* **Excerpt**:
>>>>

In any document, a text is either body text, like you are reading now, or heading text, like the previous heading. In the lovely JC, body text is always Georgia — of course — because not only is Georgia an elegant serif font and freely available on the web and in all good word processing programmes, it is also called Georgia, and that is important — and headings are in Helvetica: a stylish and relaxing sans serif font you often see in airports and other places where not stressing people out is important.

Having sans serif for headings and serif fonts for body text often looks good: it delineates what is heading and what is not without the need for ugly underlining or bold.

In any case, at a deep level, Word understands this fundamental distinction between Headings and Body, and lets you designate your Headings and Body fonts. You do that in Design/Fonts/Customise fonts...

A dialogue box will pop up and let you choose a Heading and Body font, and save this as a “Theme”. Do this now. (You will see Word has lots of its own, too: feel free to take one of those).

Paragraph styles

Right. Now as you should know, every line you type into a Word document has its own “character” and “paragraph” properties. A lot of people don’t know you can standardise and save these into “paragraph styles” and easily assign them to paragraphs from the “Style pane”. (You can also create character styles and list styles: we will get on to these.)

What is more you can set similar styles to inherit properties from each other: If you want a level 1, 2, 3, 4, 5, each the same only each indented from the last, you set up level 1, and then say level 2 is based on level 1, only with a different left-hand margin. Then if you change any other features of level 1 other than the left-hand margin, level 2 (et seq.) update automatically. This saves a LOT of time.

You should try to limit the number of paragraph styles, but for a legal contract, you will need quite a few: four or five levels of heading, as many as eight levels of numbering, as many as eight levels of “flush text” and some weird extra ones like headers, footers, page numbers, addresses and the various bits of an execution block.

You should create an organised set of paragraph styles and save them in the “Styles” pane in Word.

Start with Word’s built-in “Normal” style, and set the basic paragraph parameters for body text — font size, justification, margins, space before and space after — there. This will be the underlying model for your document. All your other paragraph types will diverge from it in certain respects, but inherit it in others.

JC suggests:

Alignment: Left[1]
Outline level: Body Text [2]
Indentation: 0cm left and right; special (none);[3]
Spacing: Before 0pt after 4pt and leave the “don’t add space between paragraphs of the same style” unchecked.[4]
Line Spacing: At least 12pt

Also set font parameters. For the font, do not choose “Georgia” or “Garamond” or “Arial” or whatever. This is important. Scroll right up to the top of font dialog dropdown and choose +Body. This means your “Normal” font will take whatever you have specified as your Theme “Body” font. And it also means you can change your theme fonts without having to faff around with all the stylesheets.

<<<<

* **Provided information**:

>>>>

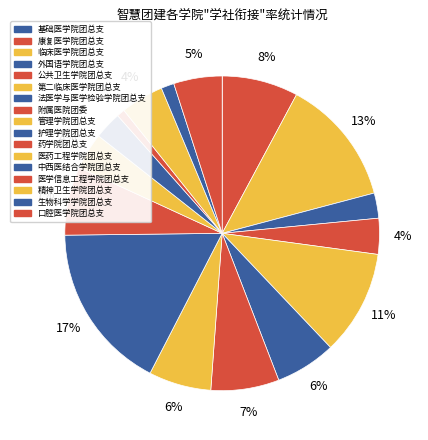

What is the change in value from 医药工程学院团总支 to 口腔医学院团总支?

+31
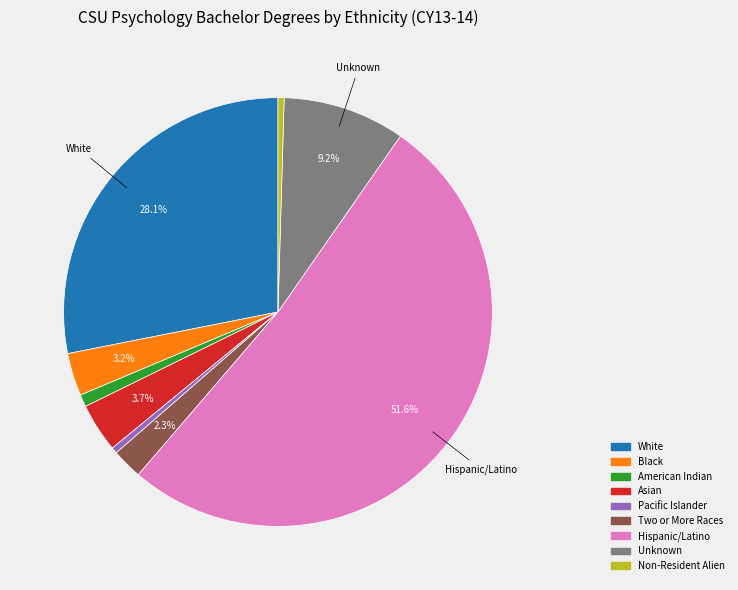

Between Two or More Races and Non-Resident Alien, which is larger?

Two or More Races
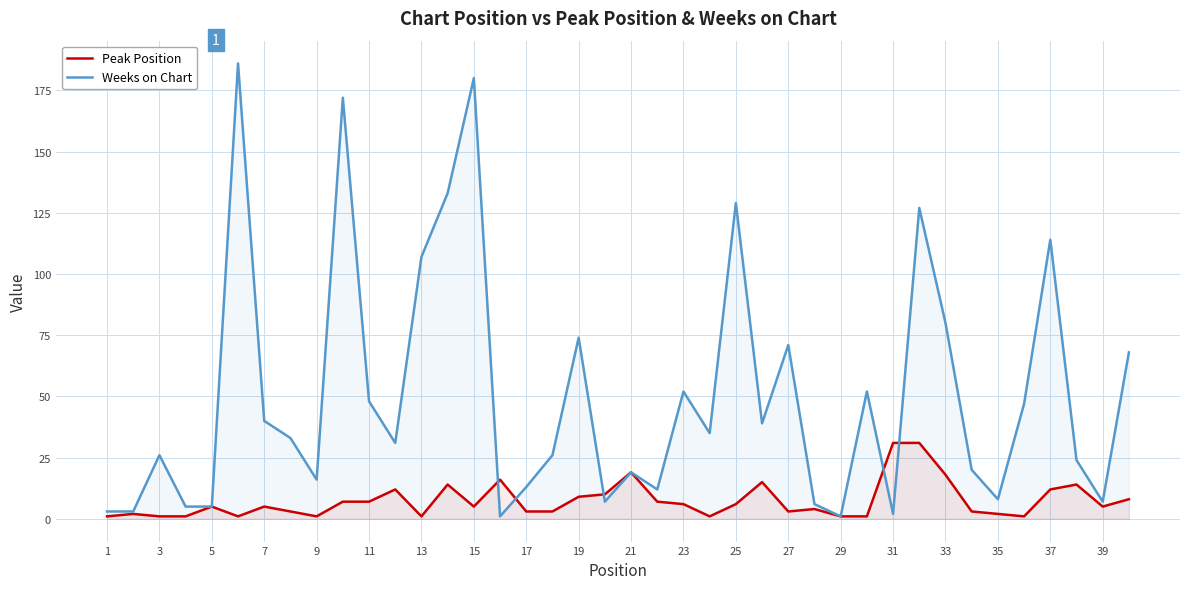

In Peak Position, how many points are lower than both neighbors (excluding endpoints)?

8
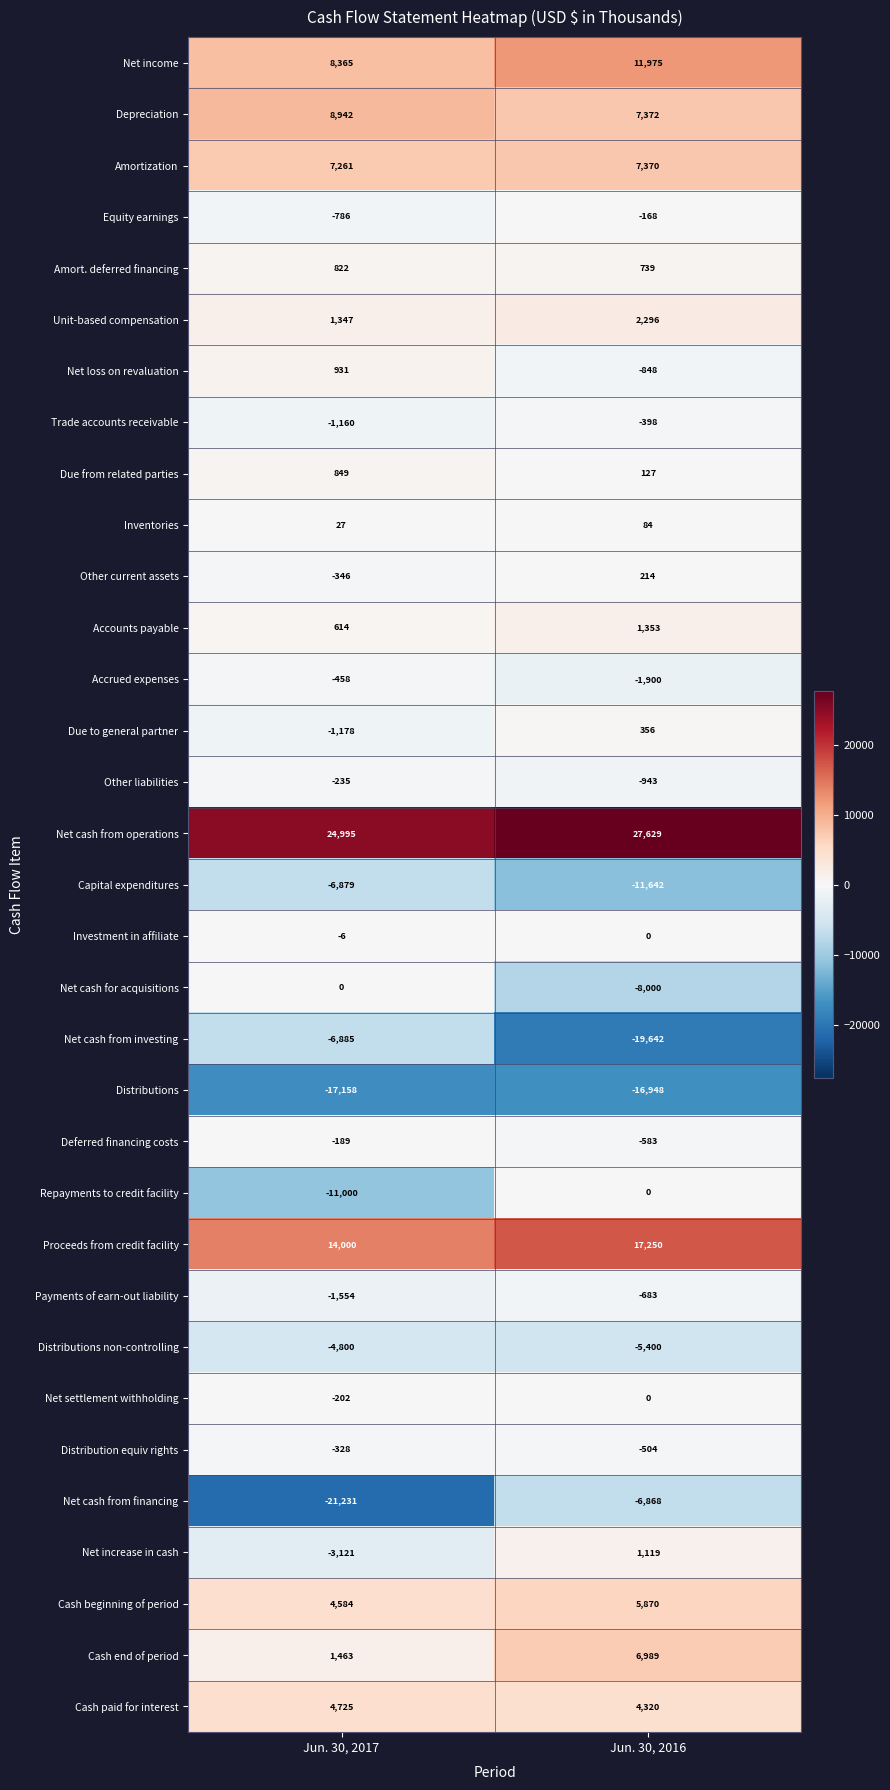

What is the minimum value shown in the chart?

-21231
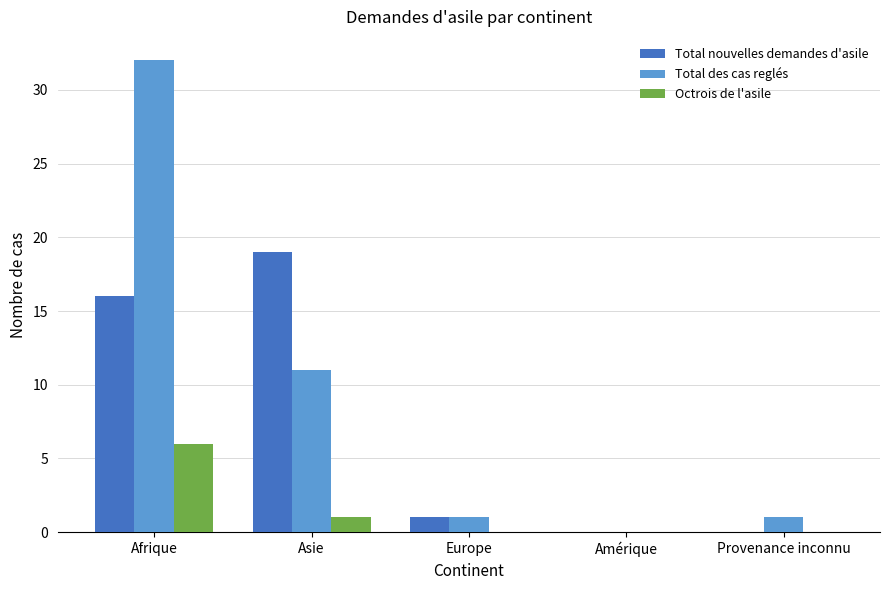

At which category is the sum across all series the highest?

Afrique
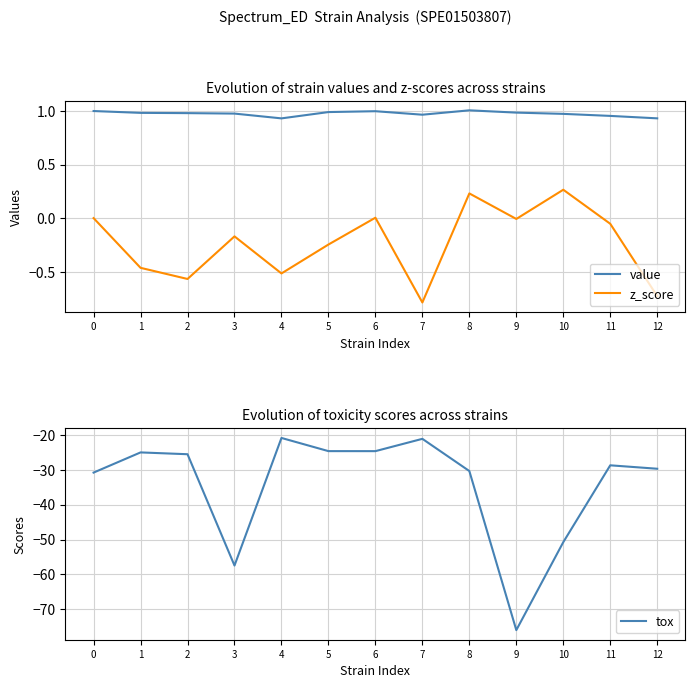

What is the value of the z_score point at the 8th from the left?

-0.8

<<<<
>>>>

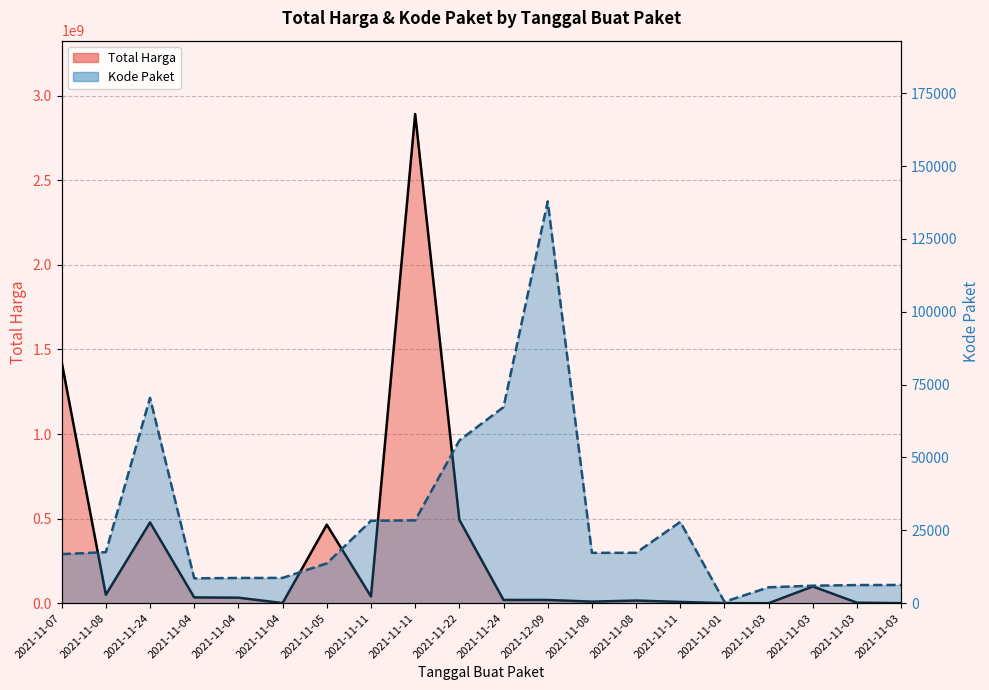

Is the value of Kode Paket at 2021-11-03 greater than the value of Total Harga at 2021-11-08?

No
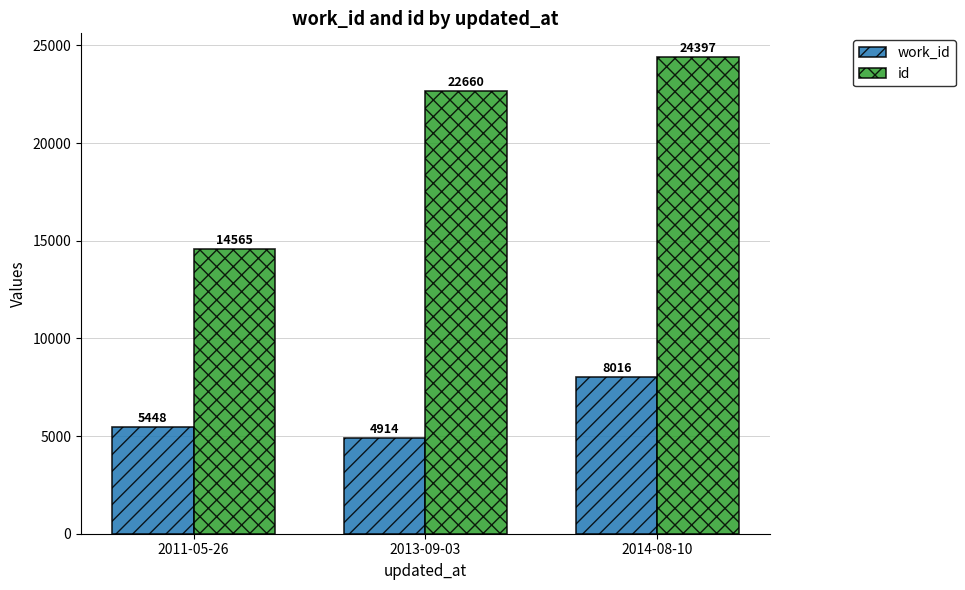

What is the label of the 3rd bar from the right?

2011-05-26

<<<<

* **Check your understanding**:
(a) In the guide on Word styles, which font does JC use for headings?
(b) Translate this sentence from the guide on Word styles into Spanish: "Having sans serif for headings and serif fonts for body text often looks good: it delineates what is heading and what is not without the need for ugly underlining or bold."
The listing has no connection to the text about Word styles.

* **List of solutions**:
(a) Helvetica.

(b) Usar fuentes sans serif para los encabezados y fuentes serif para el cuerpo del texto suele quedar bien: delimita lo que es encabezado y lo que no sin necesidad de subrayados o negritas feos.